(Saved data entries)

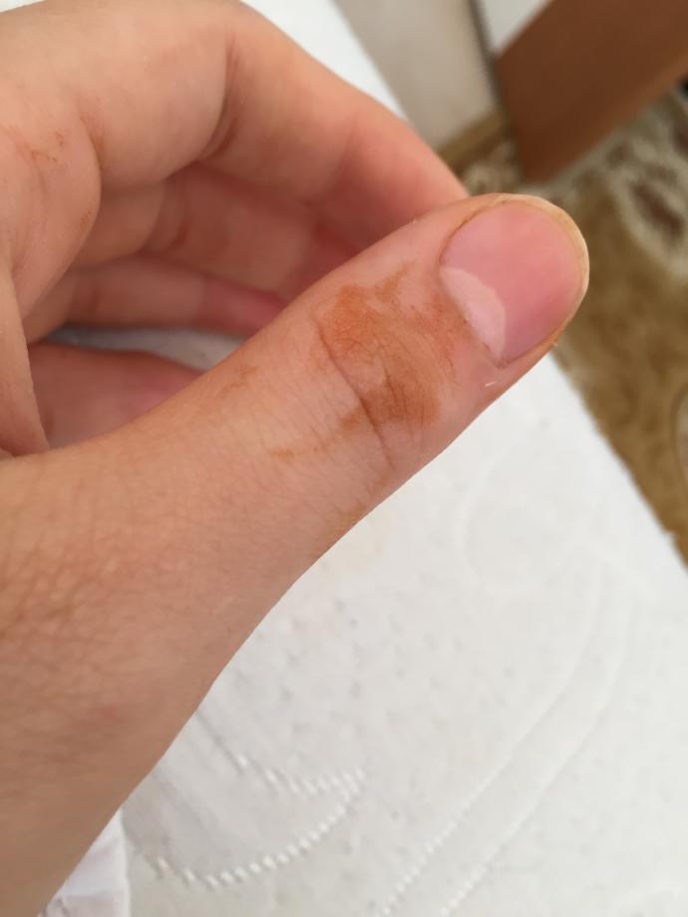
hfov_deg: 48.2
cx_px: 344
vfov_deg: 61.7
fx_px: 769
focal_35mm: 29
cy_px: 458
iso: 32
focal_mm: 4.15
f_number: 2.2
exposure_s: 1/33
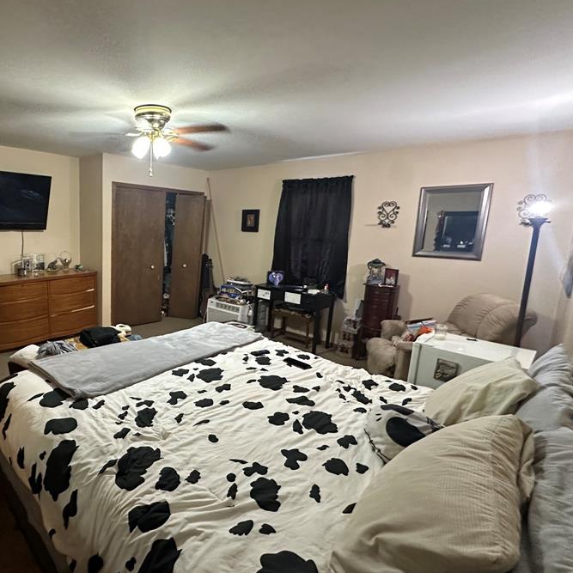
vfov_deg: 77.7
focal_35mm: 19
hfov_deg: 72.9
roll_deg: -1.1
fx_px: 356
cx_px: 151
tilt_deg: -9.8
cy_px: 280
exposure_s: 1/60
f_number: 2.2
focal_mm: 2.22
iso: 800
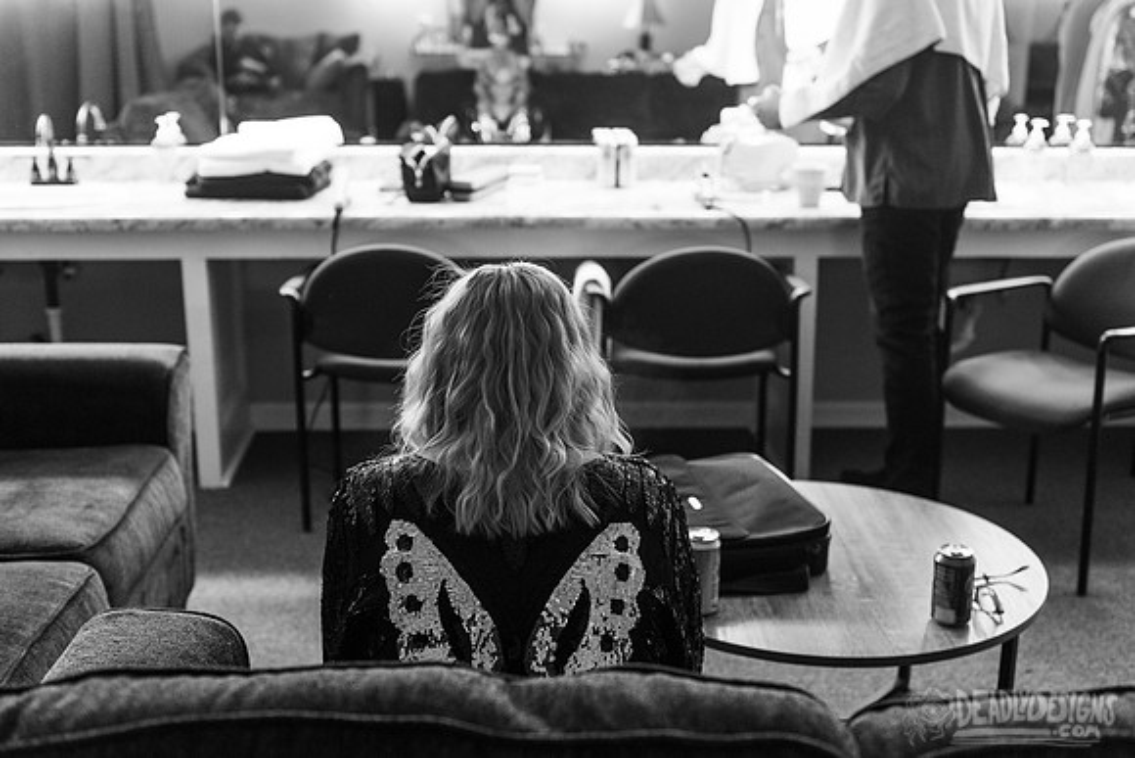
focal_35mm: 44
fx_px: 1386
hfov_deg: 44.5
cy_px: 379
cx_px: 568
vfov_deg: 30.6
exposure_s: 1/125
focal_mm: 40
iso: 1600
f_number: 3.2
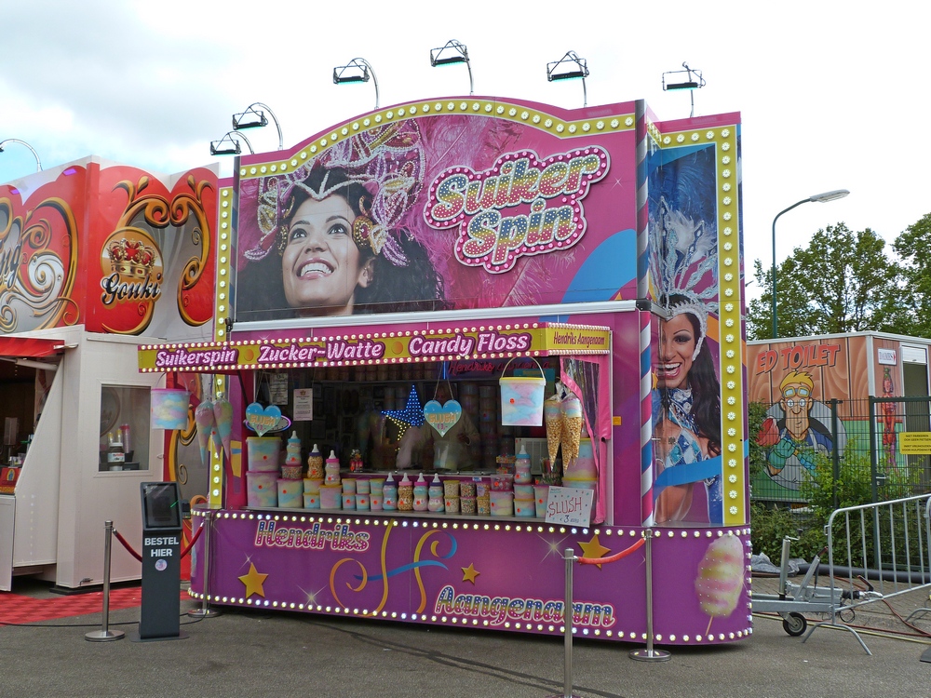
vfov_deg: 39.7
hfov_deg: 51.4
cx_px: 466
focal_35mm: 36
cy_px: 349
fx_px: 968
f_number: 3.6
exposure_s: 1/500
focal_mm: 6.3
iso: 100
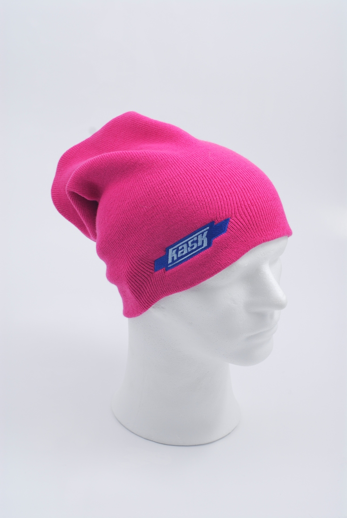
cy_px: 259
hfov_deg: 18.2
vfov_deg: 27.0
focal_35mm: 75
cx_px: 174
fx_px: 1081
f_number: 7.1
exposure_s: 1/250
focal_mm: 50
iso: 100
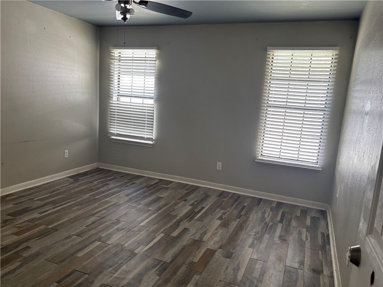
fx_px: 288
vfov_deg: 53.1
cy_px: 144
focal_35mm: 26
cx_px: 192
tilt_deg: -9.2
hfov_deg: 67.3
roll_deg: -2.7
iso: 125
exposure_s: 1/121
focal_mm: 5.96
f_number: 1.6
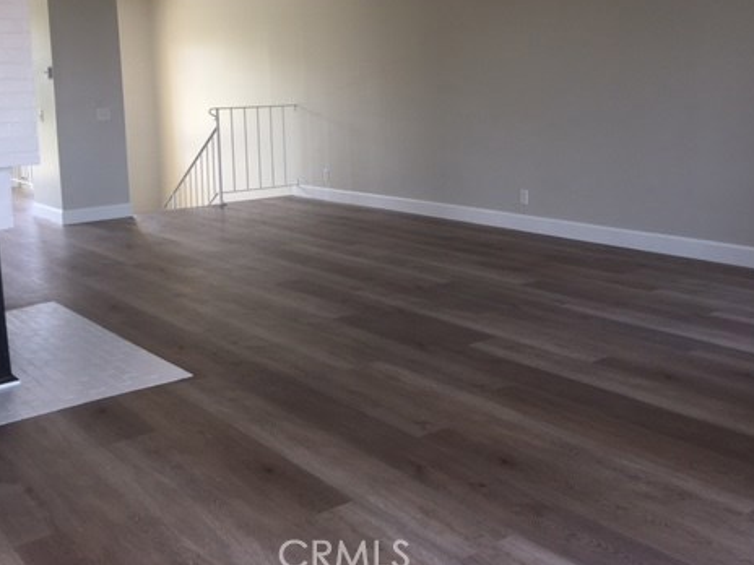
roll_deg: +1.8
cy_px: 188
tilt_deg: -6.2
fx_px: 871
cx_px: 359
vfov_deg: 35.6
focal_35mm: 40
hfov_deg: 46.8
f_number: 2.2
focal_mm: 4.15
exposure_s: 1/100
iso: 25
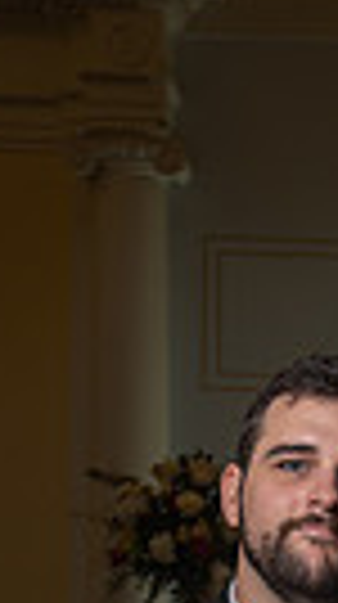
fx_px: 1967
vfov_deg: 15.9
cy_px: 918
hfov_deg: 9.6
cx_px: 498
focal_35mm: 123
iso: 200
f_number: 4
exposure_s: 1/125
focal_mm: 35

# TASK BRIEF
A verbatim reproduction is expected: starting at the line above that has "exposure_s: 1/60", ending at the line that has "roll_deg: +1.8", both included, and with no pictures and no other lines.

# EXERCISE RESPONSE
exposure_s: 1/60
f_number: 2.2
focal_mm: 2.22
iso: 800
focal_35mm: 44
fx_px: 1386
hfov_deg: 44.5
cy_px: 379
cx_px: 568
vfov_deg: 30.6
exposure_s: 1/125
focal_mm: 40
iso: 1600
f_number: 3.2
vfov_deg: 39.7
hfov_deg: 51.4
cx_px: 466
focal_35mm: 36
cy_px: 349
fx_px: 968
f_number: 3.6
exposure_s: 1/500
focal_mm: 6.3
iso: 100
cy_px: 259
hfov_deg: 18.2
vfov_deg: 27.0
focal_35mm: 75
cx_px: 174
fx_px: 1081
f_number: 7.1
exposure_s: 1/250
focal_mm: 50
iso: 100
fx_px: 288
vfov_deg: 53.1
cy_px: 144
focal_35mm: 26
cx_px: 192
tilt_deg: -9.2
hfov_deg: 67.3
roll_deg: -2.7
iso: 125
exposure_s: 1/121
focal_mm: 5.96
f_number: 1.6
roll_deg: +1.8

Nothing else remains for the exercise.